The effect of length and diameter on the deposition of fibrous aerosol in a model lung bifurcation

Abstract

Lung deposition of fibrous aerosol was studied by using a model of the third lung bifurcation with dimensions based on the symmetric model A of Weibel [Weibel, E. R. (1963) Morphometry of the Human Lung. Springer, Berlin]. The fibrous aerosols were introduced to the model at steady inspiratory flow conditions: volumetric flow rates in the parent tube were 31.3 and 62.5 cm 3 s −1. Glass fibres which deposited on the daughter tubes, and then escaped, were observed under a scanning electron microscope (SEM), they were divided into three groups according to their length range: 10–20 μm, 20–40 μm and 40–80 μm. The deposited fractions were calculated for each length.
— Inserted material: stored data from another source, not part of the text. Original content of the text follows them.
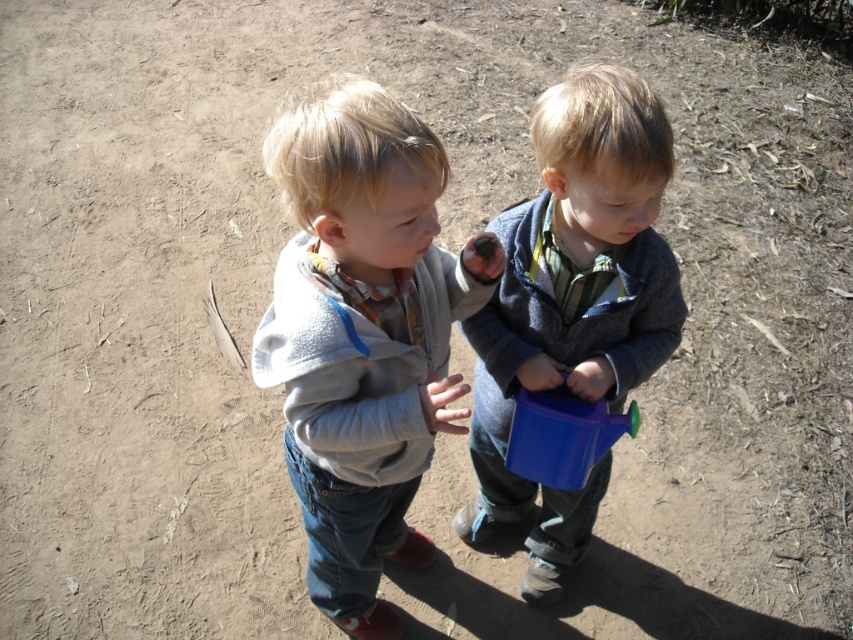
Question: Among these points, which one is nearest to the camera?

Choices:
 (A) (657, 161)
 (B) (357, 426)

Answer: (A)

Question: Is light gray fleece jacket at center smaller than blue plastic watering can at center?

Choices:
 (A) yes
 (B) no

Answer: (B)

Question: Which of the following is the farthest from the observer?

Choices:
 (A) light gray fleece jacket at center
 (B) blue plastic watering can at center

Answer: (B)

Question: Is light gray fleece jacket at center to the right of blue plastic watering can at center from the viewer's perspective?

Choices:
 (A) yes
 (B) no

Answer: (B)

Question: Which point is closer to the camera?

Choices:
 (A) (553, 372)
 (B) (352, 404)

Answer: (B)

Question: Does light gray fleece jacket at center appear on the left side of blue plastic watering can at center?

Choices:
 (A) no
 (B) yes

Answer: (B)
For parts of the fibres which deposited on, and escaped from, the tube both the length and diameter of each fibre were measured, and a joint length-diameter distribution of fibres was described by a bivariate lognormal distribution. The diameter distributions for each range of fibre length were used to determine the fractions of deposited fibres ranging from 0.6 to 2 μm in diameter. The results indicated that the deposited fractions increased as both the Stokes number for randomly-oriented fibres and the fibre length increased. In particular, deposited fractions of small diameter fibres were strongly influenced by their length. These tendencies agreed with the theoretical results predicted by Harris and Fraser [(1976) Am. Ind. Hyg. Assoc. J. 37, 73–89], but the deposited fractions were smaller.